Exercises to complete:
a) According to the blog post, how many half marathons did the writer run in five months?
b) Update the blog post between "I haven't called the shelter, I" and "not someone elses'.", inclusive, so that "February" is replaced by "January".

Wednesday, August 7, 2013

It is all about putting one foot in front of the other.

This is what us POAs have to remember to do. Just get up every morning and put one foot in front of the other while living our own lives instead of trying to control and manage the lives of our addicted children.

I haven't heard from my son since Monday when I sent him a text to tell him his grandfather (my dad) had just had surgery and was doing well. He texts back to ask if his Pop would be okay.

That is it. I sent another text to him on Tuesday to ask when I could come and pick up the money he had for his son. I never heard from him. I knew that this was a wasted effort because there is likely no money for his son by this point.

I haven't called the shelter, I haven't called the place he was working, I won't try to contact my son again. He can contact me when he is ready.

I am continuing to live my life and do things that I enjoy. I will be putting one foot in front of the other with a goal in mind soon. I am going to sign up for my first full marathon!!! Before I allowed myself to be fully consumed by the insanity of my son's addiction 3 years ago, I was training to run half marathons and ran 5 in five months. It was a big achievement for me.

Next February I will turn 50 and I have been telling myself for awhile that I want to run a marathon when I am 50. So, why not!

So between now and next March I will be literally putting one foot in front of the other for miles and miles on almost a daily basis. I  may be creating my own brand of insanity but at least it is all mine and not someone elses'.

2 comments:

  1. A marathon! Wow.....my admiration runs deep! Good for you!

    ReplyDelete
  2. Wow - with my 2 surgeries in as many years on my left ankle, I am glad to be walking gain. I admire your resolve. So often we just forget ourselves while worrying about our addicted loved ones. Days go by and we literally just concentrate on them and their drama while life passes us by. I know I have been guilty of this. It takes a lot of courage to take care of yourself. I call it a paradigm shift to save your life.

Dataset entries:
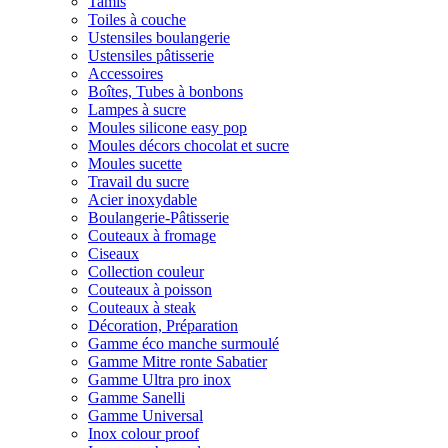
Tamis
Toiles à couche
Ustensiles boulangerie
Ustensiles pâtisserie
Accessoires
Boîtes, Tubes à bonbons
Lampes à sucre
Moules silicone easy pop
Moules décors chocolat et sucre
Moules sucette
Travail du sucre
Acier inoxydable
Boulangerie-Pâtisserie
Couteaux à fromage
Ciseaux
Collection couleur
Couteaux à poisson
Couteaux à steak
Décoration, Préparation
Gamme éco manche surmoulé
Gamme Mitre ronte Sabatier
Gamme Ultra pro inox
Gamme Sanelli
Gamme Universal
Inox colour proof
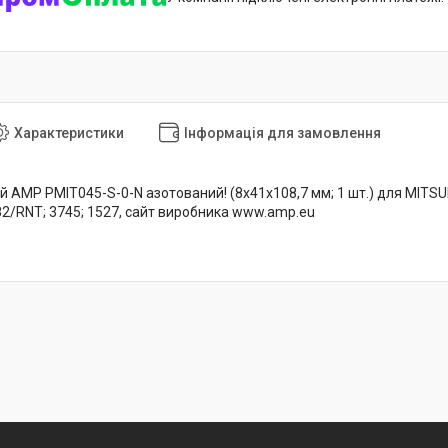
Характеристики
Інформація для замовлення
 AMP PMIT045-S-0-N азотований! (8x41x108,7 мм; 1 шт.) для MITSUBIS
2/RNT; 3745; 1527, сайт виробника www.amp.eu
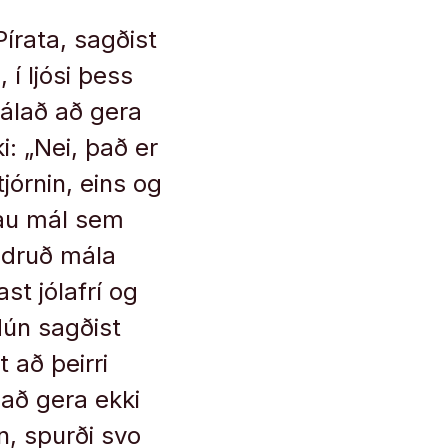
írata, sagðist
 í ljósi þess
jálað að gera
i: „Nei, það er
jórnin, eins og
þau mál sem
ndruð mála
st jólafrí og
Hún sagðist
 að þeirri
 að gera ekki
ún, spurði svo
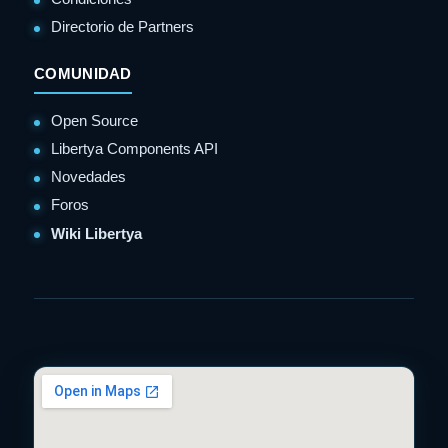
Directorio de Partners
COMUNIDAD
Open Source
Libertya Components API
Novedades
Foros
Wiki Libertya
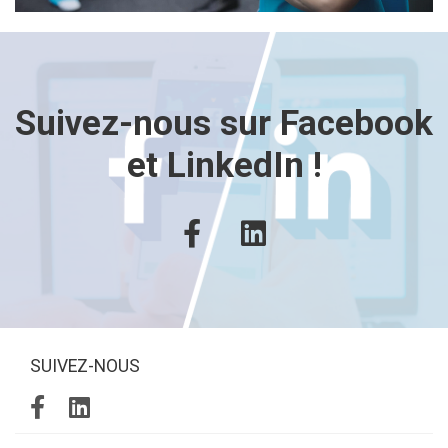
Suivez-nous sur Facebook
et LinkedIn !
SUIVEZ-NOUS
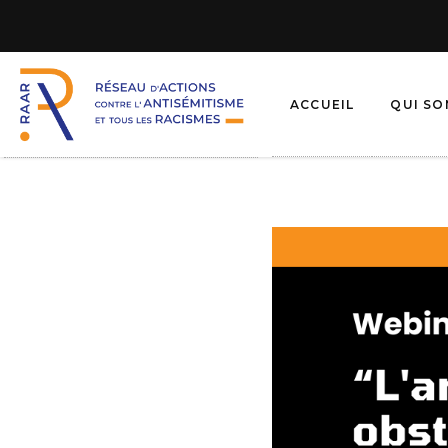
ACCUEIL
QUI S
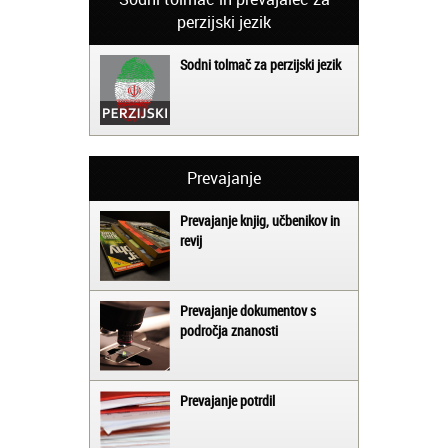
perzijski jezik
Sodni tolmač za perzijski jezik
Prevajanje
Prevajanje knjig, učbenikov in
revij
Prevajanje dokumentov s
področja znanosti
Prevajanje potrdil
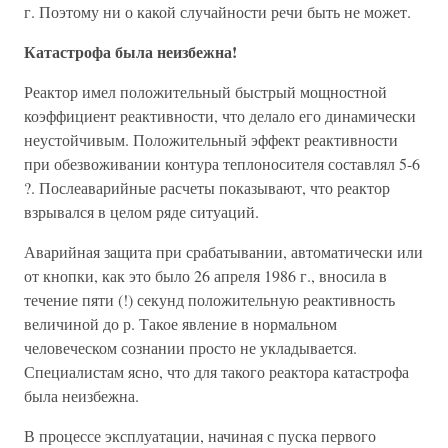
г. Поэтому ни о какой случайности речи быть не может.
Катастрофа была неизбежна!
Реактор имел положительный быстрый мощностной
коэффициент реактивности, что делало его динамически
неустойчивым. Положительный эффект реактивности
при обезвоживании контура теплоносителя составлял 5-6
?. Послеаварийные расчеты показывают, что реактор
взрывался в целом ряде ситуаций.
Аварийная защита при срабатывании, автоматически или
от кнопки, как это было 26 апреля 1986 г., вносила в
течение пяти (!) секунд положительную реактивность
величиной до р. Такое явление в нормальном
человеческом сознании просто не укладывается.
Специалистам ясно, что для такого реактора катастрофа
была неизбежна.
В процессе эксплуатации, начиная с пуска первого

Solutions to the problems:
a) Five.

b)
I haven't called the shelter, I haven't called the place he was working, I won't try to contact my son again. He can contact me when he is ready.

I am continuing to live my life and do things that I enjoy. I will be putting one foot in front of the other with a goal in mind soon. I am going to sign up for my first full marathon!!! Before I allowed myself to be fully consumed by the insanity of my son's addiction 3 years ago, I was training to run half marathons and ran 5 in five months. It was a big achievement for me.

Next January I will turn 50 and I have been telling myself for awhile that I want to run a marathon when I am 50. So, why not!

So between now and next March I will be literally putting one foot in front of the other for miles and miles on almost a daily basis. I  may be creating my own brand of insanity but at least it is all mine and not someone elses'.